[thelist] Website Hacked?

Ken Schaefer Ken at adOpenStatic.com
Wed May 28 22:05:58 CDT 2008


This is not how you should be doing things. Trying to eliminate "known bad values" are a losing proposition.

Certainly you should test the type of all user supplied input - that's simply good programming.

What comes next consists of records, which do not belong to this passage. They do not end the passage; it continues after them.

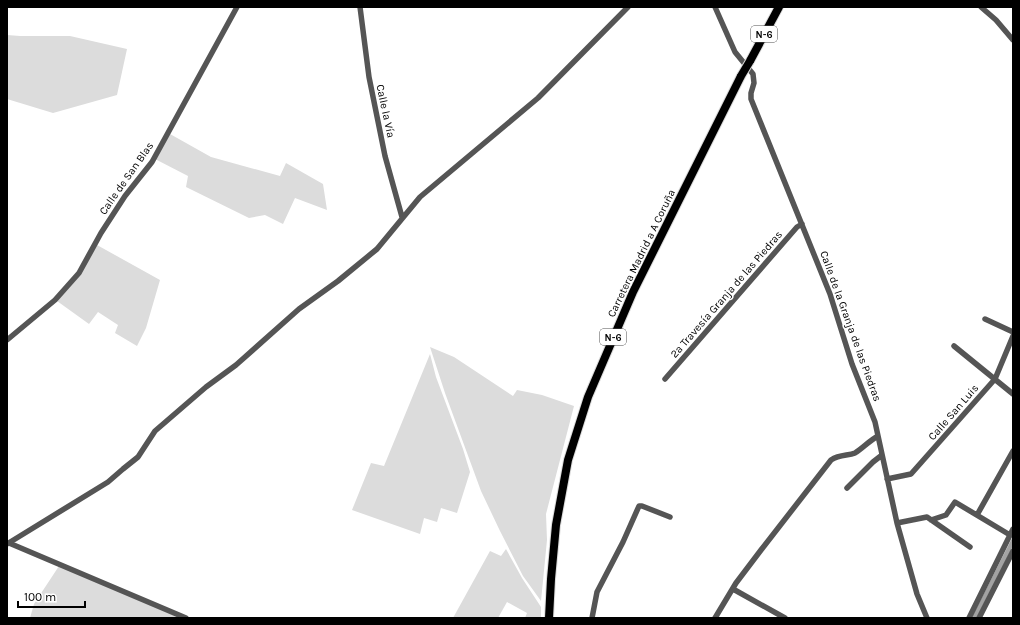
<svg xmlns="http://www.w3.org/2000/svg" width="1020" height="625" viewBox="0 0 1020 625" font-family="Karla,sans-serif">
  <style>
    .green { fill: #dcdcdc }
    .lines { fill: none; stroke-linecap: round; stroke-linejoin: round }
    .canal { stroke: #a3a3a3; stroke-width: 4.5 }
    .highway-casing { stroke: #dbdbdb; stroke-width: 10 }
    .minor { stroke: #555; stroke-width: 5.5 }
    .highway { stroke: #000; stroke-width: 8 }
    .highway-bridge-casing { stroke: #dbdbdb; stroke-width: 10; stroke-linecap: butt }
    .highway-bridge { stroke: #000; stroke-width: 8 }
    .labels { text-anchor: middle; stroke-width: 3; stroke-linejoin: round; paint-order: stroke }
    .shield { fill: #fff; stroke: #4c4c4c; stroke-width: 1 }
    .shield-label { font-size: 10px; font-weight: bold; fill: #000 }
    .street-label { font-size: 11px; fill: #000; stroke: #fff }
  </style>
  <rect width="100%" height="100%" fill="#fff"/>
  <!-- green -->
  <path class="green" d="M7,35L20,36H70L127,49L117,95L53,113L7,99Z
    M170,134L211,157L280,176L286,163L323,184L327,210L295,198L283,224L265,215L249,218L186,187L188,176L155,159Z
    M97,245L160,280L146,328L137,346L115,333L118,325L98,312L89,324L57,301Z
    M430,347L454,357L513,396L517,390L542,395L574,406L546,514L547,540L541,601L523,576L500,531L481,491L445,393Z
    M430,354L436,377L463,449L470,472L457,513L441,508L437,522L424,518L420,534L352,510L371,463L384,466Z
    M506,549L522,578L541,607V618H525L527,613L507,602L498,618H453L490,551L501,556Z
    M59,566L184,618H30L34,604Z"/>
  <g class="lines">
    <!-- canal -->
    <path class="canal" d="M974,618L1013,541"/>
    <defs>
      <path id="highway" d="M750,61L779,7
        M549,618L551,579L556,525L568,460L588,397L633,292L741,76"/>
    </defs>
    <!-- highway casing -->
    <use href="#highway" class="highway-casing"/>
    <!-- minor -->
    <path class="minor" d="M360,7L369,77L385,156L402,217
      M715,7L735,52L753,74L754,83L751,93V99L830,294L852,364L875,422L897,523L917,594L927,618
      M981,7L996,20L1013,40
      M985,319L1013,332
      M7,340L55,300L79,273L101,233L125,196L152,162L237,7
      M954,346L1013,394
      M665,379L797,227L802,224
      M887,479L911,474L995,379L1013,336
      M847,488L873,462L882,455
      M977,515L1013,451
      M931,520L946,515L955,502L1010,535
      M897,523L927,517L970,547
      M9,543L186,618
      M7,544L108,482L123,469L138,457L155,431L206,387L236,365L299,309L338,281L377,249L420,197L538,98L628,7
      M733,589L785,618
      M592,618L597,592L623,542L639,506H642L670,517
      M715,618L736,583L761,550L831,460C840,454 848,456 855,453C863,448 869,441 878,436
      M969,618L1013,529
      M979,618L1013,551"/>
    <!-- highway -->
    <use href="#highway" class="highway"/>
    <defs>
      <path id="highway-bridge" d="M741,76L750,61"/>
    </defs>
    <!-- highway-bridge casing -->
    <use href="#highway-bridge" class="highway-bridge-casing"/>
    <!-- highway-bridge -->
    <use href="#highway-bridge" class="highway-bridge"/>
  </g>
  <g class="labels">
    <!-- shield labels -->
    <g class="shield">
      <rect x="751" y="26" width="26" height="16" rx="3"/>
      <rect x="600" y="329" width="26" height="16" rx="3"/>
    </g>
    <g class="shield-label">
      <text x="764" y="38">N-6</text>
      <text x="613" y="341">N-6</text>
    </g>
    <!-- street labels -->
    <g class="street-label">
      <text transform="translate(386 111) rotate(78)" y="4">Calle la Vía</text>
      <text transform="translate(126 178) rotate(-55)" y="4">Calle de San Blas</text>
      <text transform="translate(641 253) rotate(-64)" y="4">Carretera Madrid a A Coruña</text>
      <text transform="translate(726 294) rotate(-49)" y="4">2ª Travesía Granja de las Piedras</text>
      <text transform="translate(851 326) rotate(70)" y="4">Calle de la Granja de las Piedras</text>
      <text transform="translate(953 412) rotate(-49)" y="4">Calle San Luis</text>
    </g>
  </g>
  <!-- border -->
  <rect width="1020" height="625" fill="none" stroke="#000000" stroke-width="16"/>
  <!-- scale -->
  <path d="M18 601v6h67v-6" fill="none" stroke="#000000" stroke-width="2"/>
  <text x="24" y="601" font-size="12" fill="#000000" stroke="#ffffff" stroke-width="3" paint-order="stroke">100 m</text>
</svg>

But when you connect to your DB to perform some query, use ADO Command objects and ADO parameters.

Cheers
Ken

> -----Original Message-----
> From: thelist-bounces at lists.evolt.org [mailto:thelist-
> bounces at lists.evolt.org] On Behalf Of Todd Richards
> Sent: Thursday, 29 May 2008 12:53 PM
> To: thelist at lists.evolt.org
> Subject: Re: [thelist] Website Hacked?
>
>
> On Wednesday, May 28, 2008 7:38 PM, Chris Anderson wrote:
> > That would obviously depend on language/platform being used. What are
> you
> using again (in case I can help)?
>
> Classic ASP, so it looks like some of your examples were valid for me!
> :)
>
>
> > Actually, it would have been okay - if you used the cleansed integer.
> > (i.e. the value of the string *after* it had been converted to an
> integer)
> > For example, if you used Val(id) in ASP to see if that converts
> without
> > error, it will convert "300;INJECTED SQL" as 300.
> > If you then use id in the SQL it will append "300;INJECTED SQL".  If
> > however you did the following:
> >       cleanId = Val(id)
> >       Query = "select this from that where id =" & cleanId
> > It would have been fine, because cleanId will only hold an integer
> > (If using a type-safe language, converting the id to an integer
> variable
> > then using that would be even safer)
>
>
> OK, that does make more sense to me.  I was "checking" the ID, but then
> using the same ID and not the "clean" version of it.  Doh!